At the risk of backtracking, the banking crisis, which has now spread from the US to Europe, appears to have been (again) contained.
This is thanks to the sheer number of measures that financial regulators and central banks on both sides of the Atlantic have used to boost confidence. And these are not just empty promises. For example, four days after the Fed rolled out its term bank financing program — which lends banks money for a year in exchange for high-quality guarantees — financial institutions have already borrowed $11.9 billion from the program. Whether this figure exposes an intrinsic weakness in banks’ balance sheets is not really the point. The important thing is that consumers and investors are psychologically reassured.
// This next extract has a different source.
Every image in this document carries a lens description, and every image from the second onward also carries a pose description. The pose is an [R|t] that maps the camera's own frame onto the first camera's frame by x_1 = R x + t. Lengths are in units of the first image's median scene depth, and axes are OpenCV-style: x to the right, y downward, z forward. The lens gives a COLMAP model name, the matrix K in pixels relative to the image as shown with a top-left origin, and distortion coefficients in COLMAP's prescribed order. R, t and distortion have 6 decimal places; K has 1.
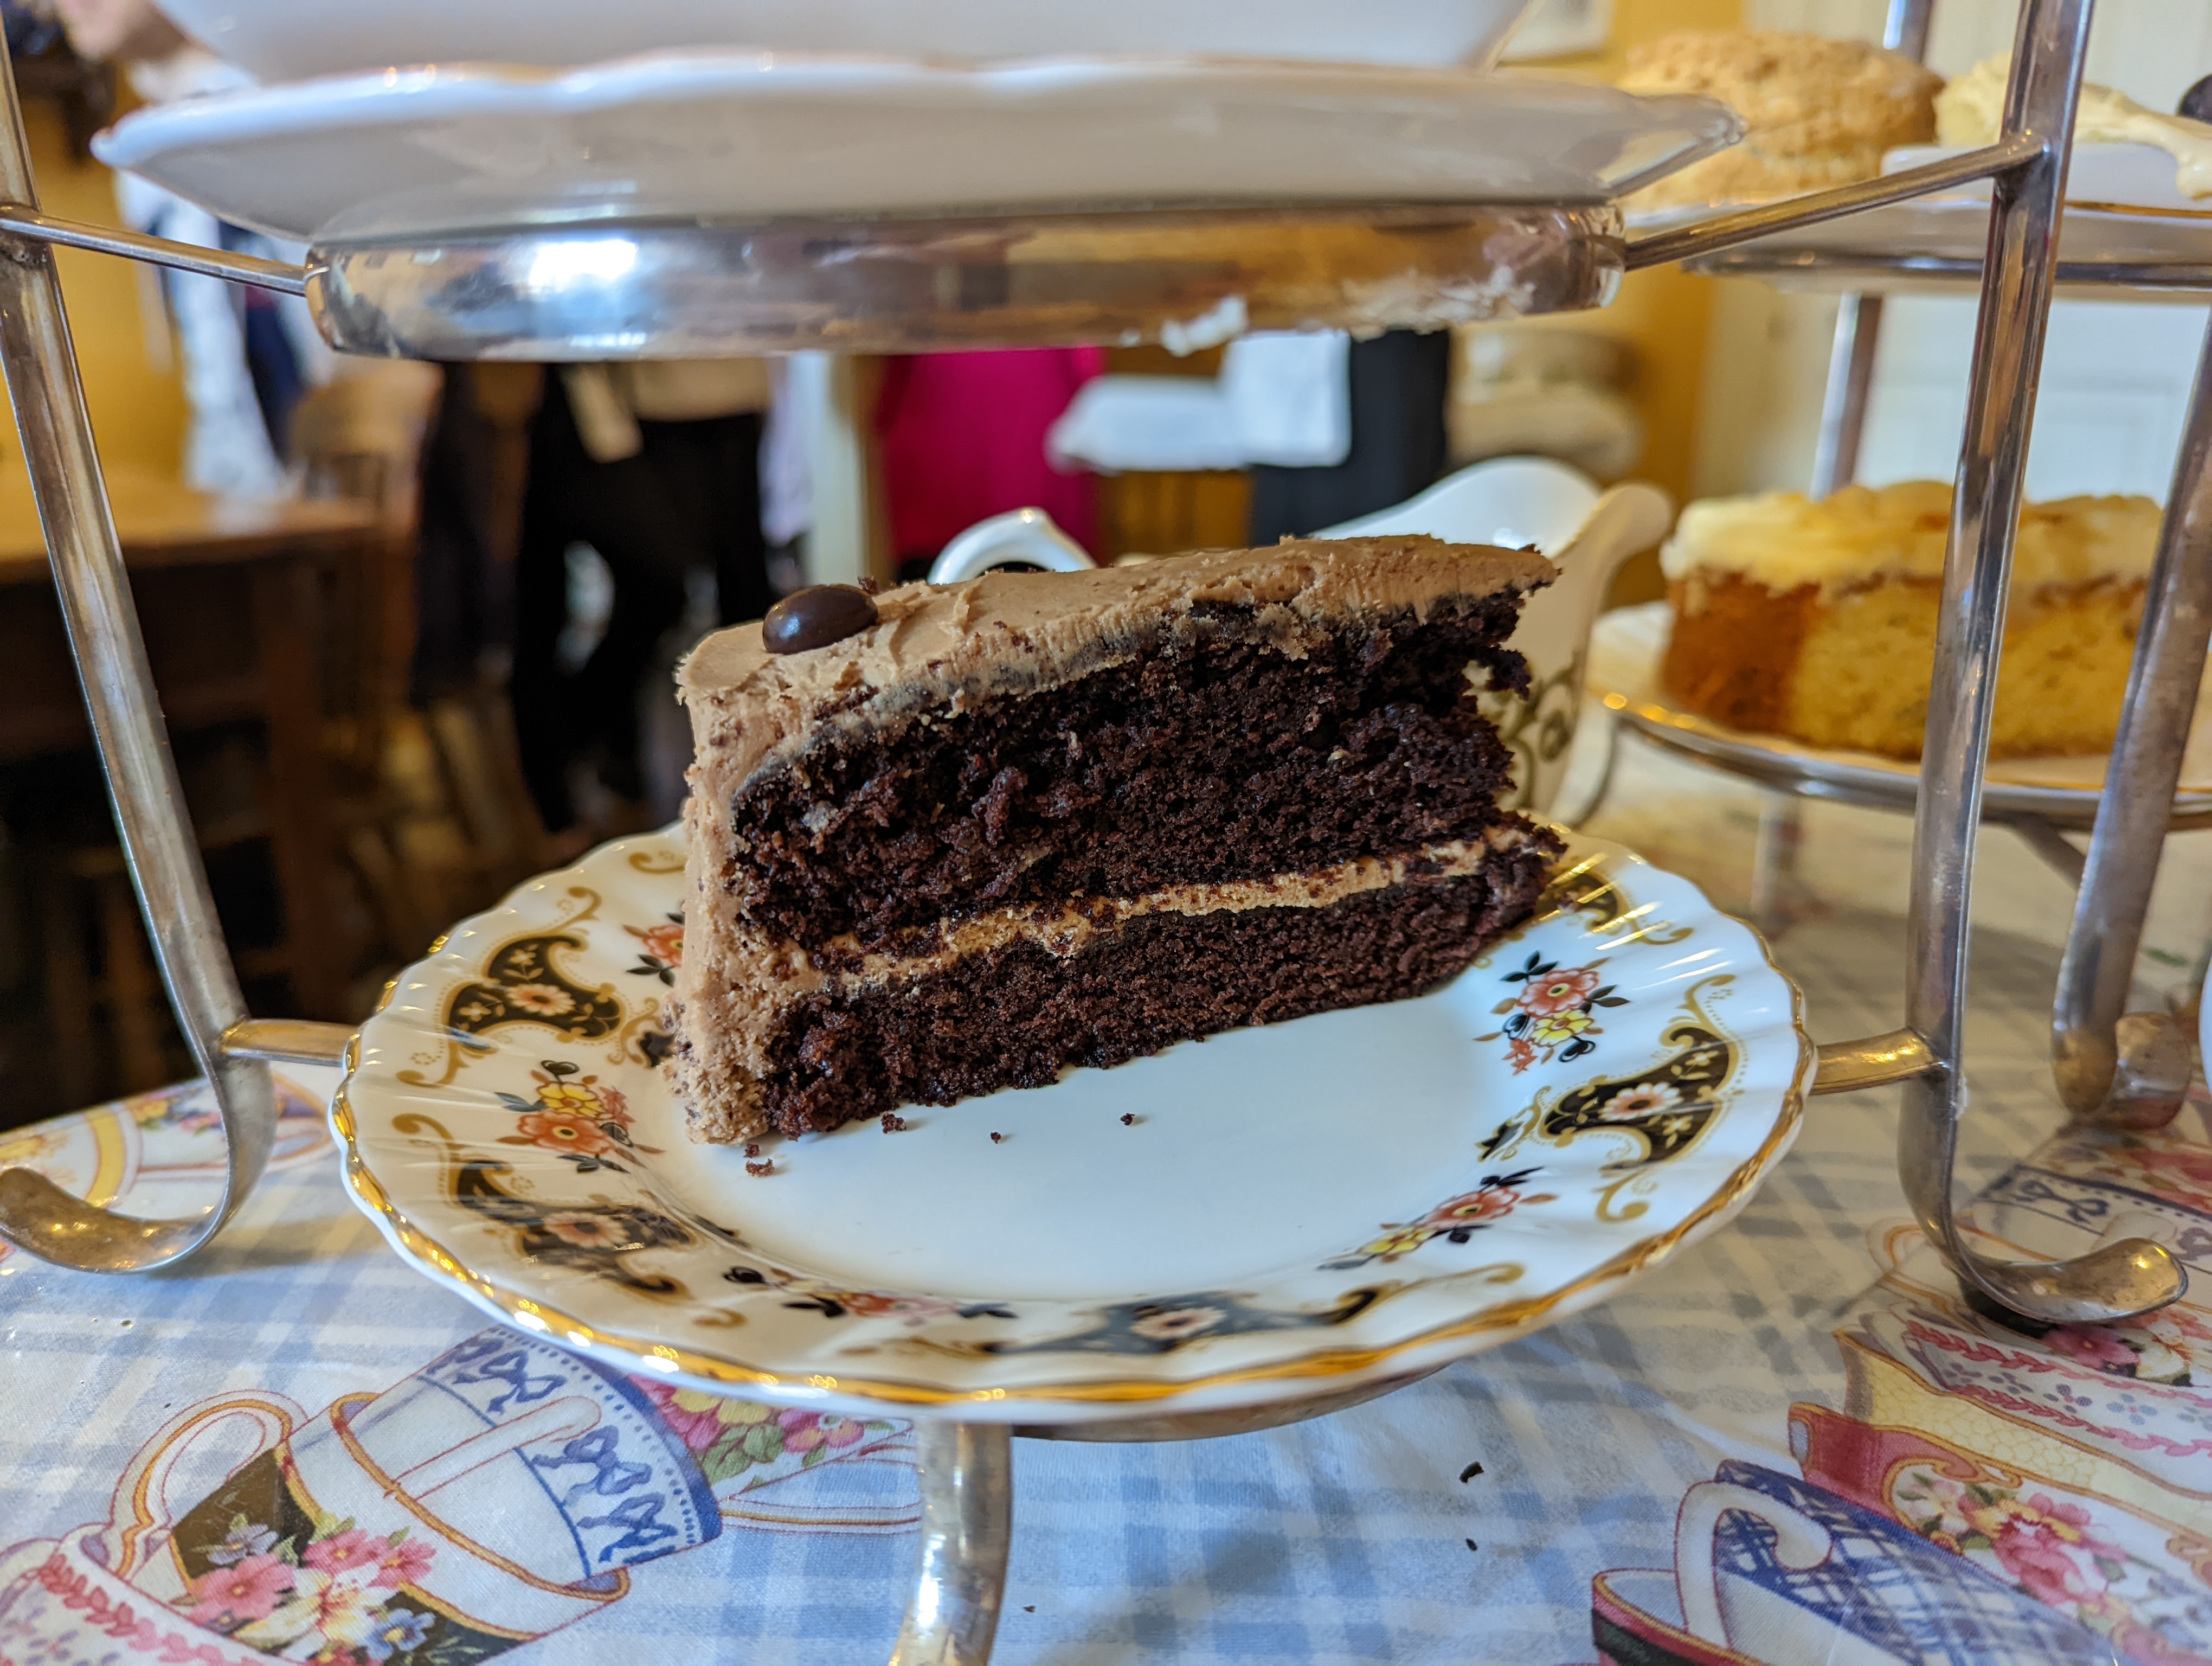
lens RADIAL K [[1645.6, 0, 1051.4], [0, 1645.6, 815.6], [0, 0, 1]] dist [0.005138, -0.023646]
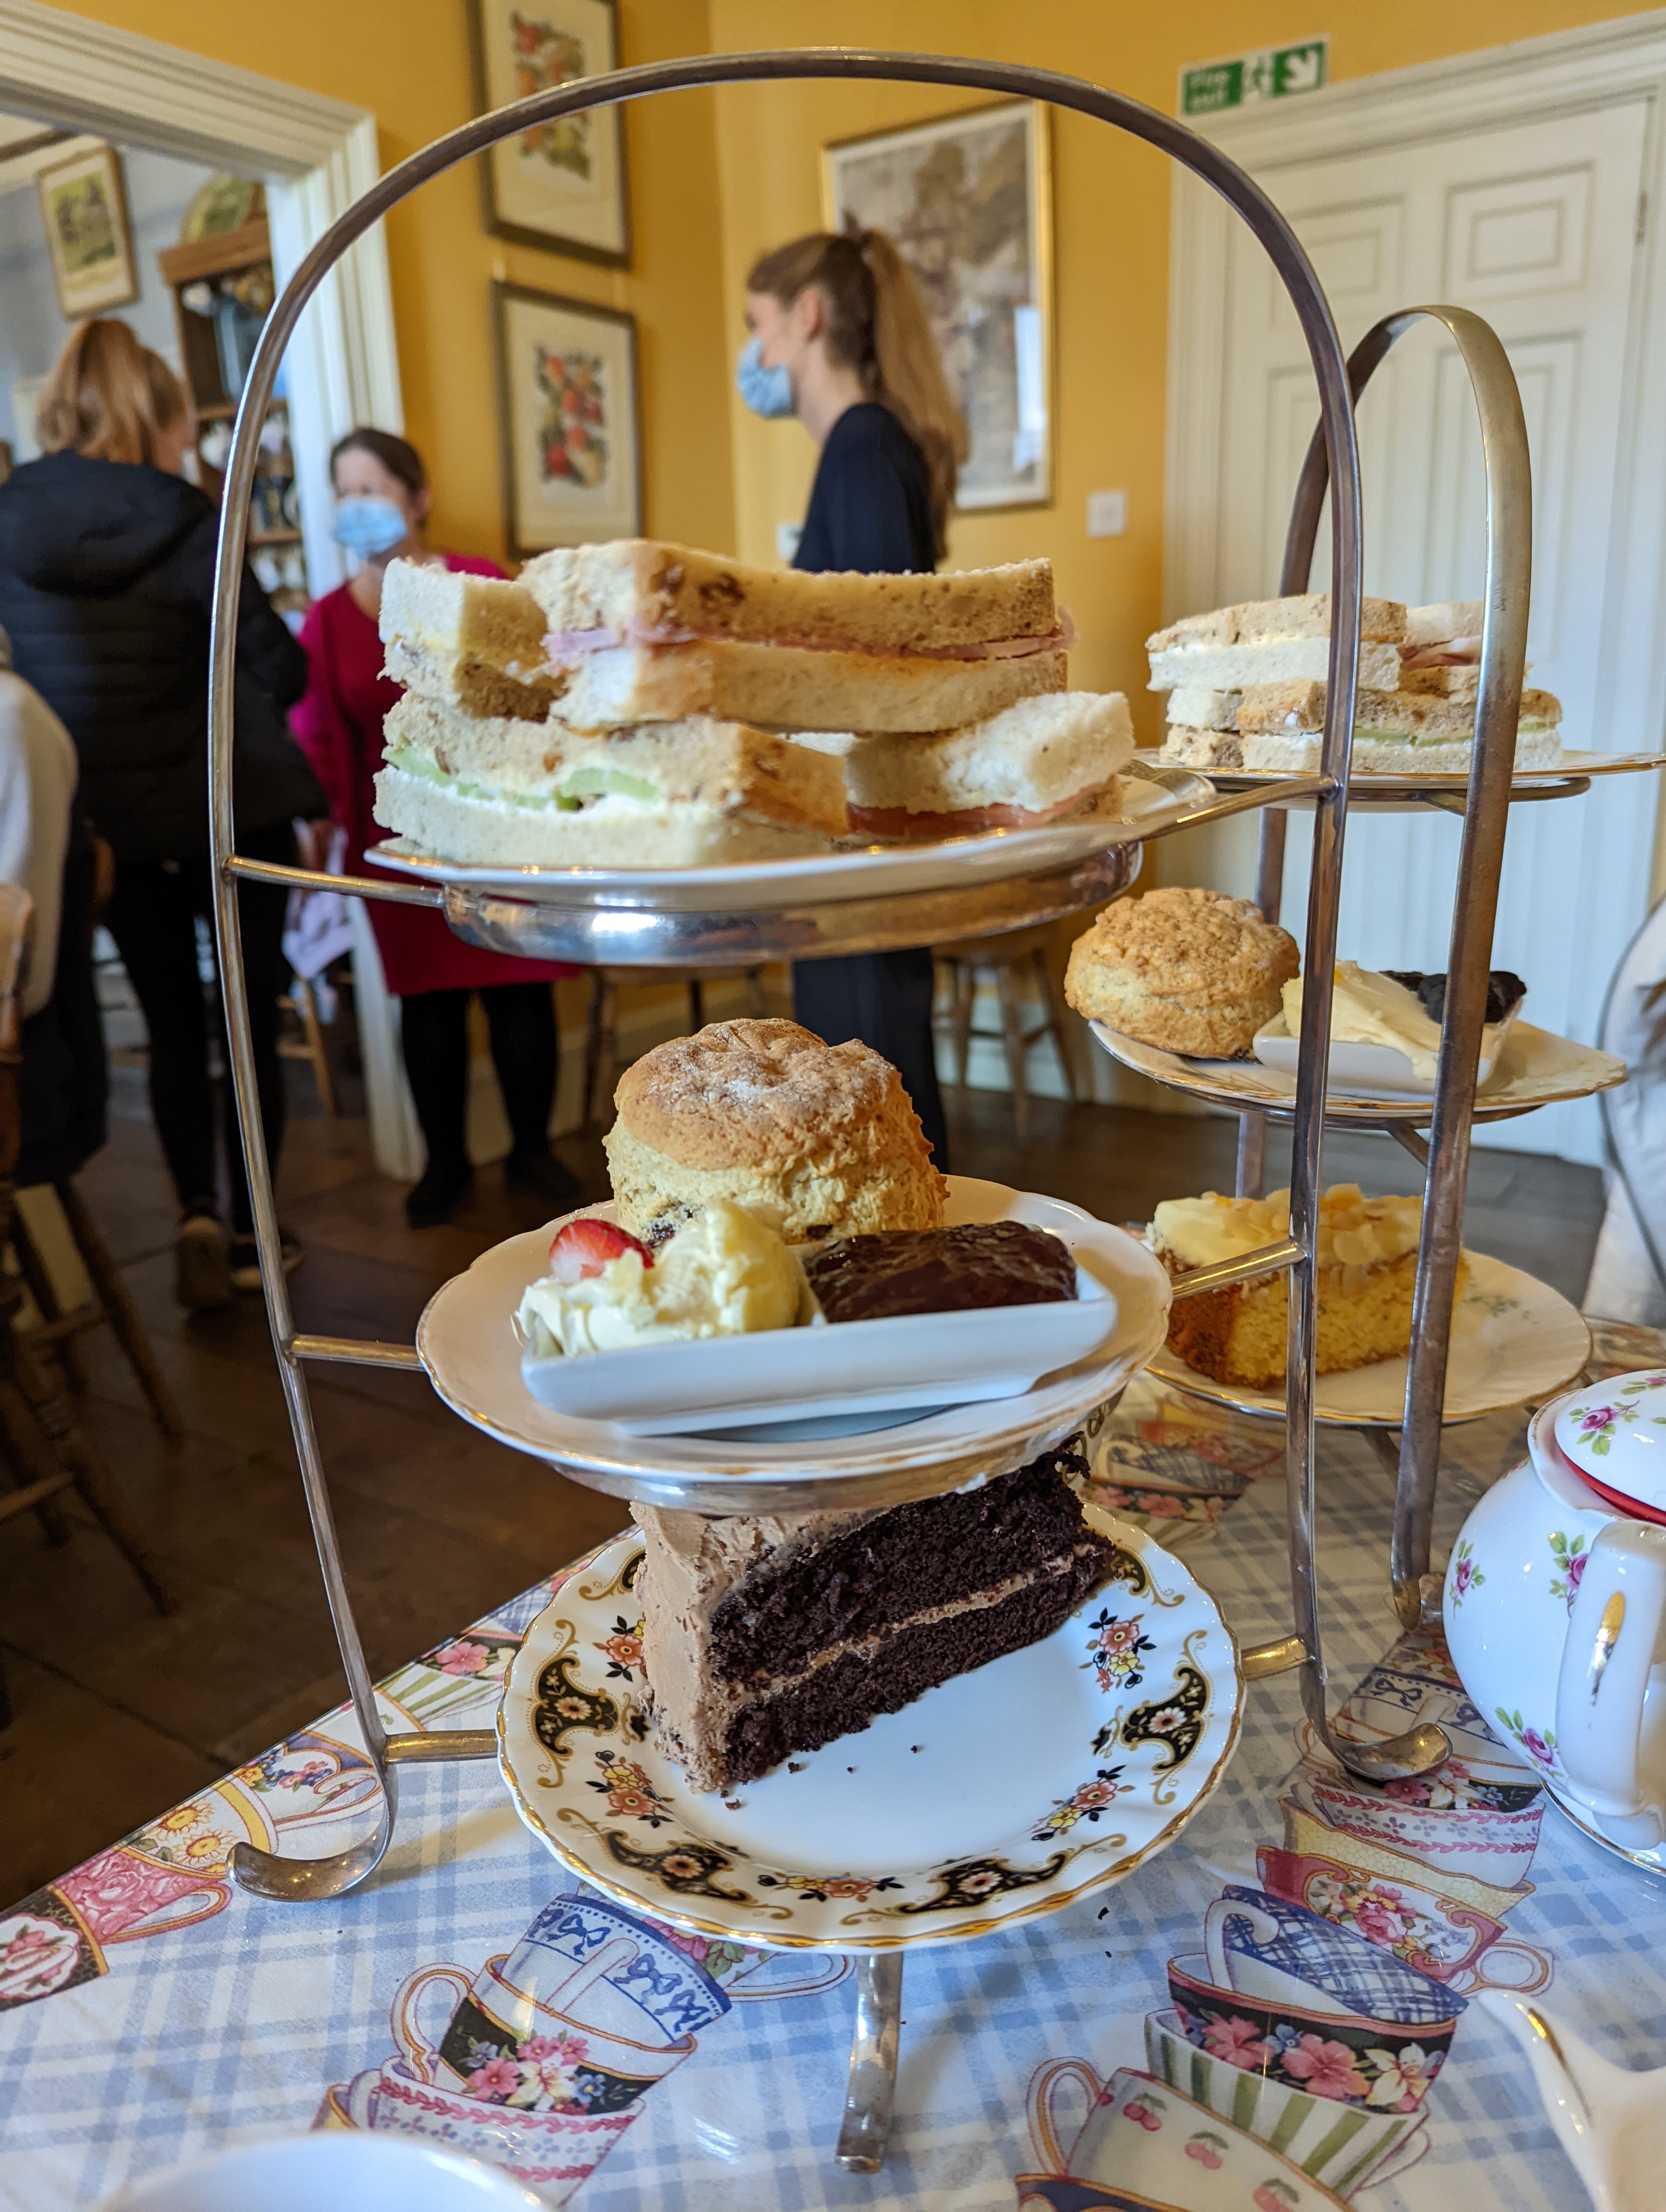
lens RADIAL K [[1546.0, 0, 822.9], [0, 1546.0, 1110.8], [0, 0, 1]] dist [0.035689, -0.023981]
pose [[0.986706, -0.073372, 0.145009, -0.270327], [0.081399, 0.995416, -0.050211, -0.481154], [-0.140660, 0.061347, 0.988155, -0.838227]]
Wall Street rejoiced at the rapid response to the banking crisis. The Dow Jones Industrial Average rose 1.17%, the S&P 500 rose 1.76%, and the Nasdaq surprised by jumping 2.48% – tech stocks had a good Thursday. Alphabet rose 4.38%, Amazon rose 3.99% and Microsoft rose 4.05%. Microsoft stepped up after the company announced it would add artificial intelligence features, called Copilot, to apps like Word, Powerpoint, and Excel. But other tech giants may have risen because investors have been betting that — now that there is evidence that something is breaking in the economy — the Fed may not be as aggressive in raising interest rates. That would benefit tech companies the most.
It would also benefit the overall economy, which according to Goldman Sachs has a 35% chance of entering recession in the next 12 months – up from 25% before the banking crisis hit. The Fed’s two mandates, namely to stabilize the economy and fight inflation, increasingly contradict each other. It will not be an easy task.